The beet. What to do…
Slice off thin root, chop off tops (wash and save for other use). Drizzle of olive oil, wrap in foil with a few sprigs of fresh thyme and/or rosemary. Roast a good hour at 425º. Let cool, unwrap and peel off outer skin. Now what?
1 – The Stack: Here’s a pretty presentation. Slice beets and stack with alternating slices of goat cheese. Drizzle with champagne vinegar, olive oil. A throw of sea salt and cracked pepper. Garnish with some chopped fresh herbs and toasted pistachios. Click here for a past post and pic on this one.
2- In a Salad: Beets add a nice sweetness to a bitter greens salad. Cut into small cubes, if using red beets add right before service (too soon and they’ll stain the salad).

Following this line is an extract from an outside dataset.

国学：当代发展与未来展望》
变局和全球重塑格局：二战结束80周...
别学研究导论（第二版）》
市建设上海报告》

3- A Solo Performance: Serve alone as a side dish. Cut into cubes or slices, heat and toss with melted butter and S&P. Garnish with chopped fresh dill.
4- Lightly Pickled – Chop and toss with apple cider vinegar and sliced red onions, let sit overnight at least. Serve cold in place of (or beside) a potato salad.
5- In a Bloody – Cut into large cubes, let sit overnight covered in vodka. Use the vodka for the Bloodies, garnish with the cubes.